My rating: 5 of 5 stars
Some time ago I mentioned to my wife that I’d been experiencing strange existential crises, and I had just noticed and it was odd to me. She replied that perhaps I was having a ‘mid-life crisis’, and yep, because she’s smart and that sounds about right. She thought for a moment and asked if I had read any Nietzsche lately. I considered this wonderful advice as she is trained and degreed in philosophy and has a wonderful mind for such things and I respect her opinions greatly. It’s not like she would or could say ‘have you read your Bible lately?’, so I thought ‘read Nietzsche’ was a splendid suggestion worth exploration. So I hunted around for a work that appealed to me, and I settled on American Nietzsche: A History of an Icon and His Ideas. It appealed to me because of the American perspective and academic qualities. At first the reading was ponderous; dense and difficult. I had only vague recollection of ‘Nietzscheism’, a Will-Durant knowledge of his life and philosophy. I recalled that I thought we were in some agreement. He was an Existentialist, maybe a Nihilist, antireligious and smart. But reading American Nietzsche with that knowledge and recollection of the man and his philosophy was what was making the reading difficult and ponderous. I took a break for other books.
When I returned, first I elected to read the surprisingly great Nietzsche: A Very Short Introduction by Michael Tanner. It was an excellent read, great overview, nice balance, and not at all surprising given the good reviews. I thought this would be enough preparation but I became so interested to read Friedrich Nietzsche’s words (or at least a good approximation) I chose to read The Antichrist, as translated around 1920 by H.L. Mencken, whom I have always admired as a great American. This book The Antichrist blew me away and I will never forget it, I will revisit it again and again, and I with any luck I will search for other valuable translations of it to read later. I also was inspired to immediately acquire a version of Thus Spoke Zarathustra that I greatly anticipate consuming later.
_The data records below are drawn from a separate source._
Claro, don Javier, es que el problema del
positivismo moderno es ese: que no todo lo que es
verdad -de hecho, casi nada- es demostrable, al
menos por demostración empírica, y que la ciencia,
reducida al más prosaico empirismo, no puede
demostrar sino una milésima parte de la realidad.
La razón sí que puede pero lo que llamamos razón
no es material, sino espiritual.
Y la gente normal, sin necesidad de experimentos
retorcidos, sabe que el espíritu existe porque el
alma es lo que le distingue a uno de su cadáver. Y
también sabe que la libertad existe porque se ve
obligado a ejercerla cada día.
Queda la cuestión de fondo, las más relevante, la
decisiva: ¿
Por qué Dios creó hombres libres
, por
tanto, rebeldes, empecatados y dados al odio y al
So here the digression ends and I return to American Nietzsche, better-prepared for what it contained. I re-read the first 20% #Kindle or so that I had managed to get through and picked it up from there. I found myself consumed by its dense material, and I could barely put it down. I found it then to be a quick read (relatively) and marveled at the scholarship, the minutiae, the great attention paid to every detail and myriad angles. It’s fascinating really and as I understand it a new perspective on an essential philosopher. I loved the book, highlighted it galore and I will refer back to it from time-to-time. I feel like when I read Zarathustra it will be like I’m reading the Bible and it may spiritually fill a cold scientific atheist like myself. And all this to relate that at first, I did not understand my wife’s suggestion that I read Nietzsche of all things to address a midlife crisis. But in the end, I found a meaning and substance that surpassed any expectation I had. I learned about myself and the world we live in and it connected dots in my head that make me feel like a better and more evolved human. It’s like my wife told me to listen to Jesus, but said Nietzsche, because of course.
I’d recommend Nietzsche to anyone. This American Nietzsche book is interesting, certainly dense, academic, dwells on small things, repetitive, but it doesn’t create an outsized view as much as illuminates areas of study, ties in interesting and important figures and relates the explosion of Nietzscheism, not because of propaganda or enforcement but because of obviousness and inevitability. It’s an interesting read if you are into that sort of thing but I’d definitely suggest at least a minimal background or it may feel more a slough.